Details
-
Bug
-
Status: Closed (View Workflow)
-
Major
-
Resolution: Fixed
-
2.1.0, 2.2.0
-
None
-
3 node Galera cluster, mariadb 10.1.22, linux CentOS 6.7
Description
Running a query whilst all nodes are 'locked' (e.g. running some DDL) long enough for the query to timeout triggers failover logic.
The primaryFail method of MastersFailoverListener.java calls currentProtocol.isValid(0) as the final part of the check to see if the connection has been re-established. Ultimately, the ping() method is invoked which sends a ping packet to the node.
When the node against which the query was run recovers, that node sends the query results to the client.
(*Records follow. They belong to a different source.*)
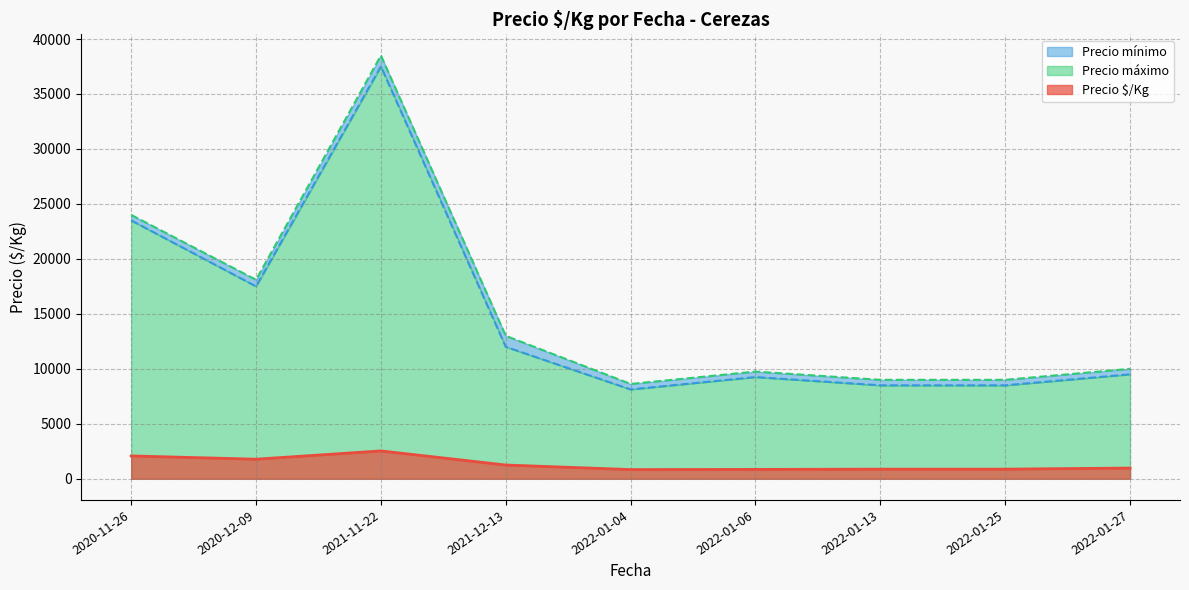

What is the highest value of the Precio $/Kg series?

2533.0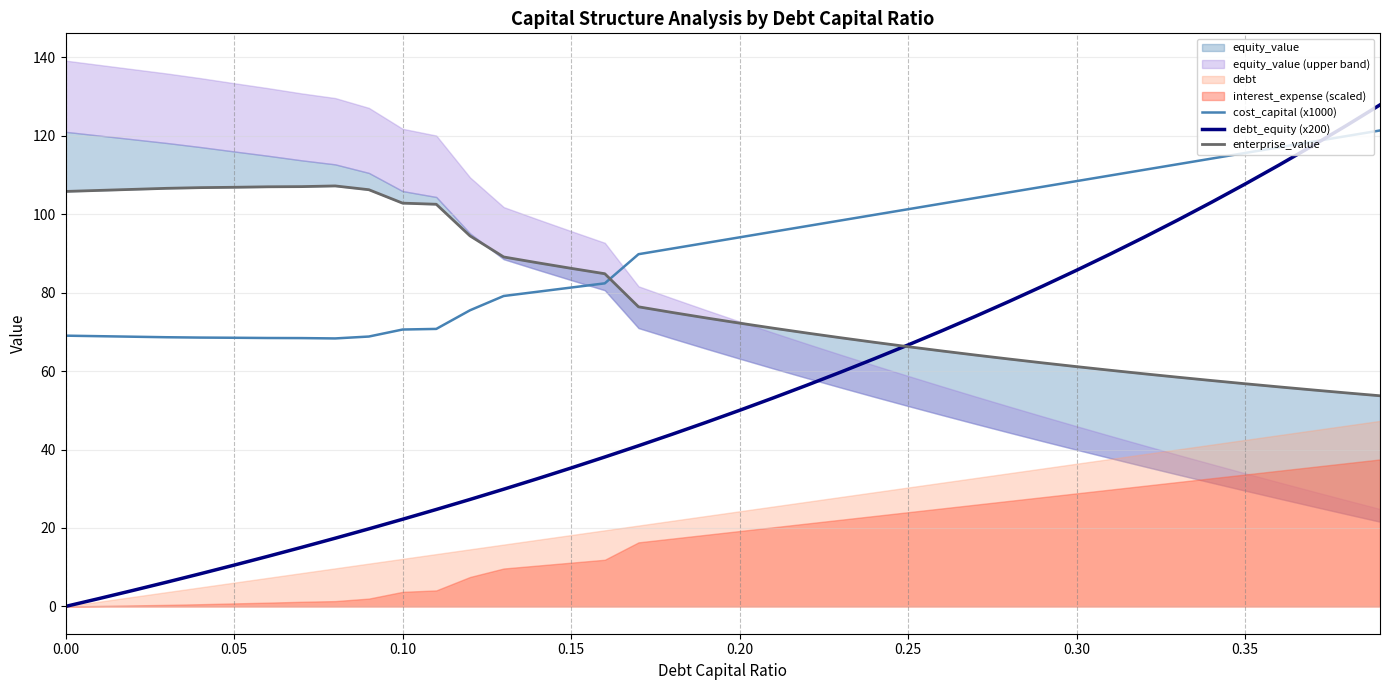

What is the maximum value for cost_capital (x1000)?

121.3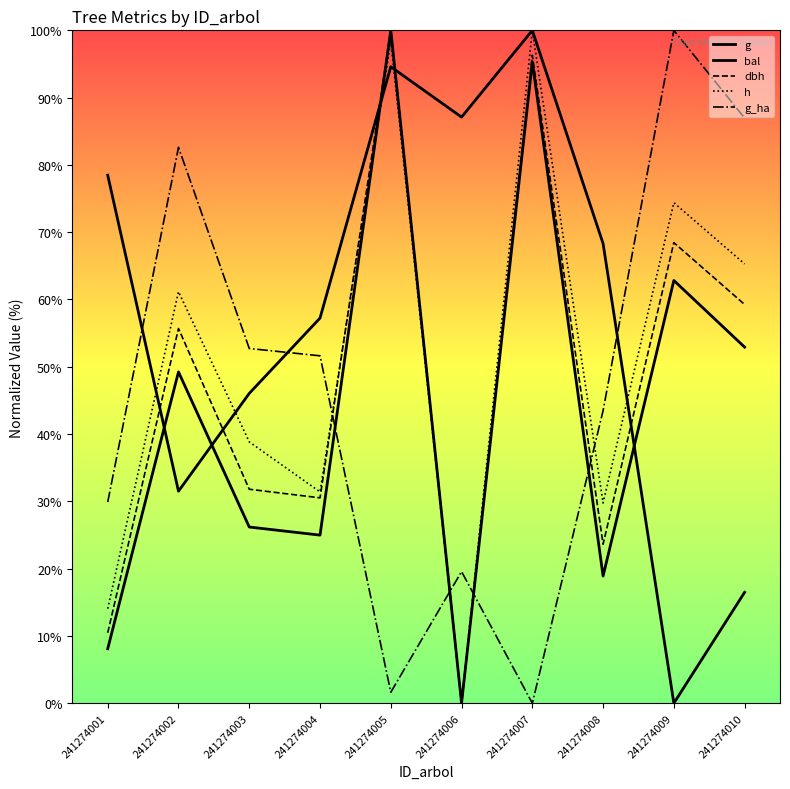

How many interior local valleys does the g series have?

3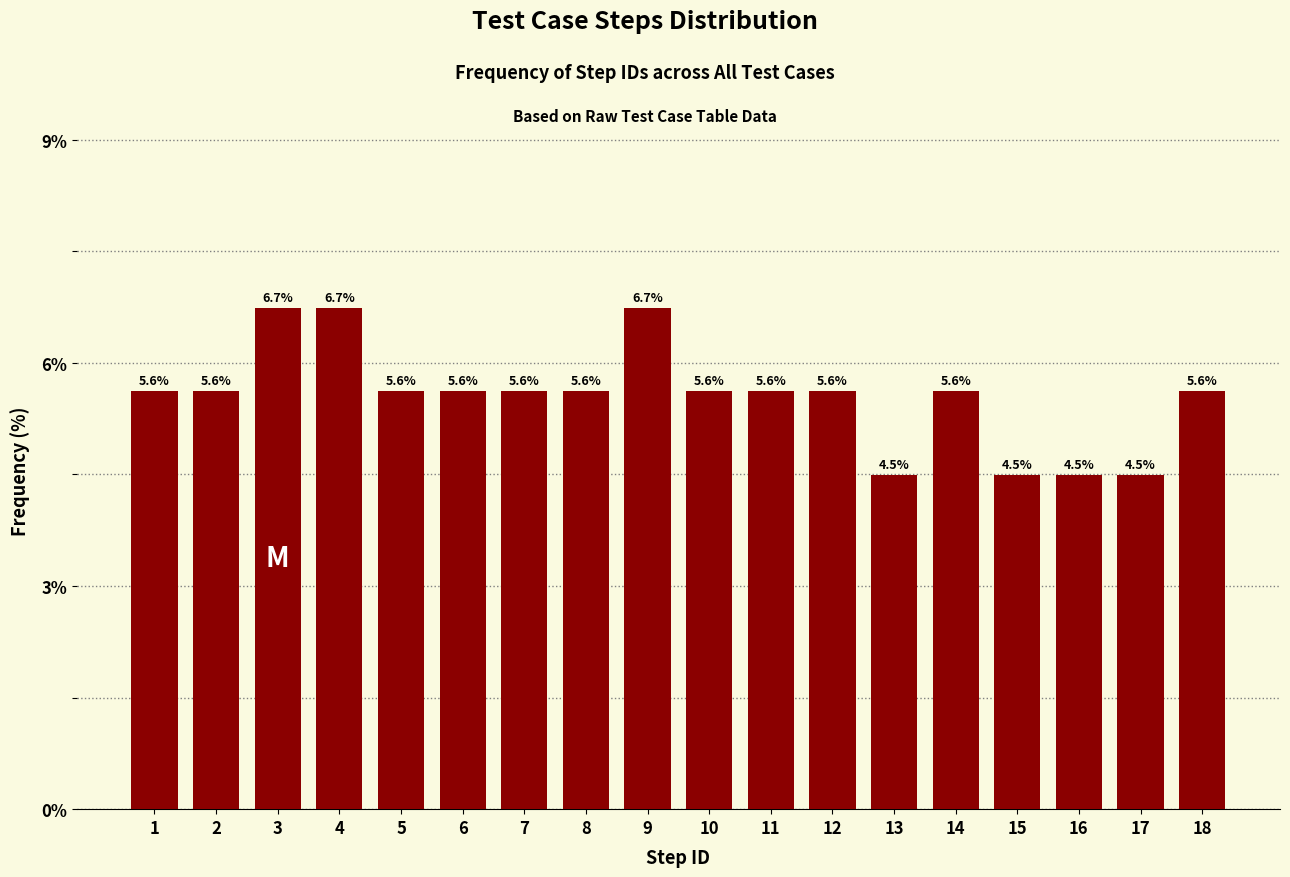

Reading right to left, extract all data points from this chart.

18=5.6	17=4.5	16=4.5	15=4.5	14=5.6	13=4.5	12=5.6	11=5.6	10=5.6	9=6.7	8=5.6	7=5.6	6=5.6	5=5.6	4=6.7	3=6.7	2=5.6	1=5.6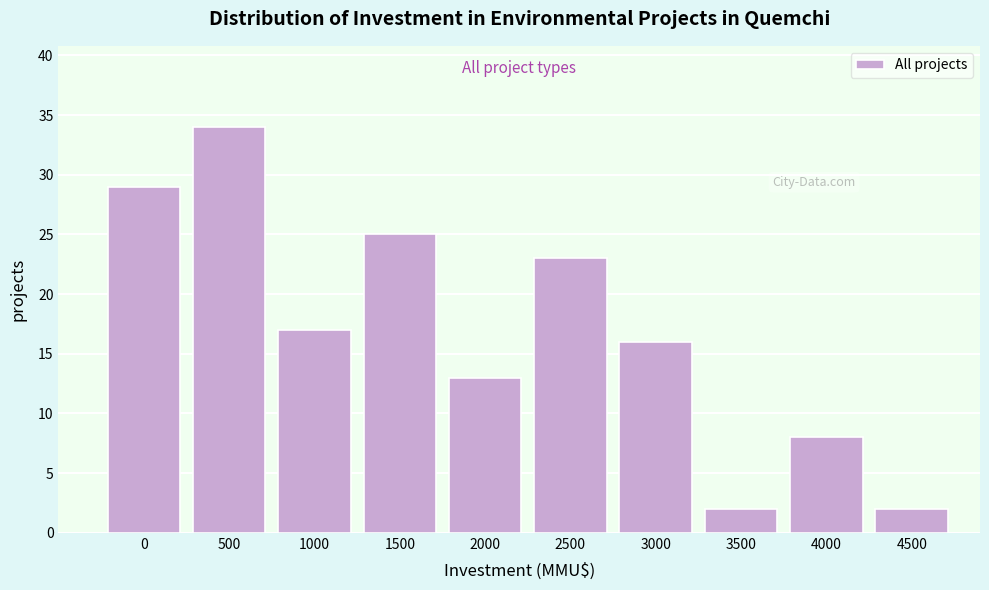

Reading right to left, what are all the values shown in this chart?

4500=2	4000=8	3500=2	3000=16	2500=23	2000=13	1500=25	1000=17	500=34	0=29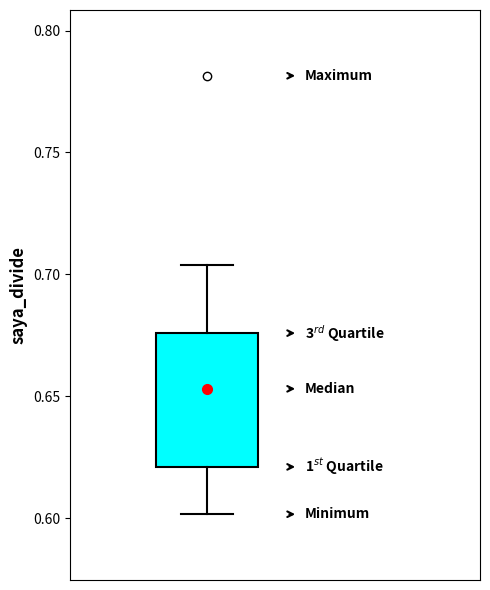

Where is the upper edge of the box on the y-axis? The values are not printed on the chart, so give them approximately, as read against the axis.

0.675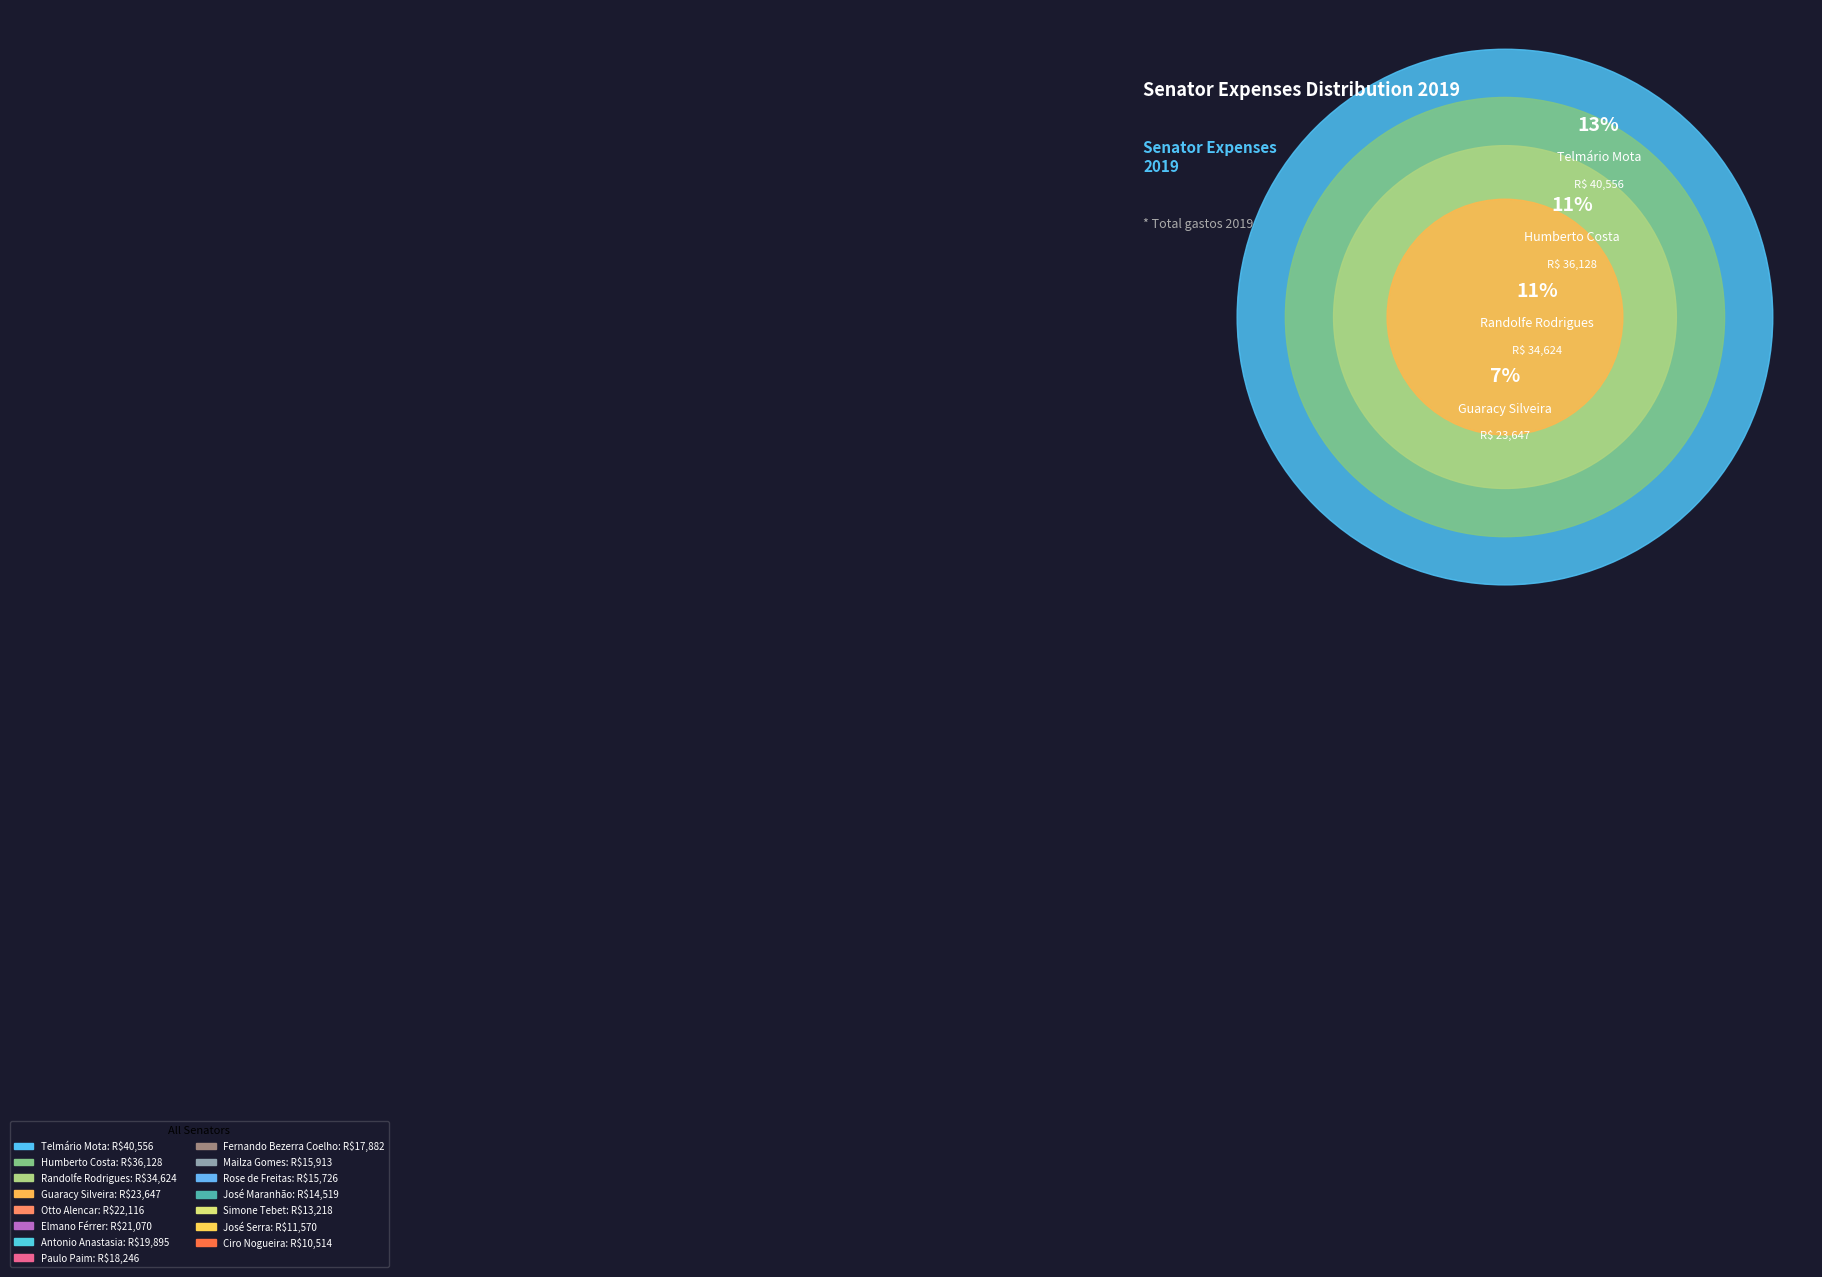

The Randolfe Rodrigues slice represents 1% of the pie. True or false?

False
The node THEN sends the reply to the ping packet to the client.
Unfortunately, when ping() reads the input buffer, it sees the result of the query and NOT the reply for the ping packet.
At this point the connection would appear 'broken' to the client since all queries are passed back the result of the prior query.
I have reproduced this behaviour against v2.2.0 and v2.1.0.
Whilst analysing this problem, I noticed that the isValid() method did not run the Galera specific code even though I believe that I am using an appropriate url (jdbc:mariadb:sequential//node-1:3306,node-2:3306/mydb). Lastly, a few days ago, left a comment CONJ-400. It would be great if someone could respond to my questions.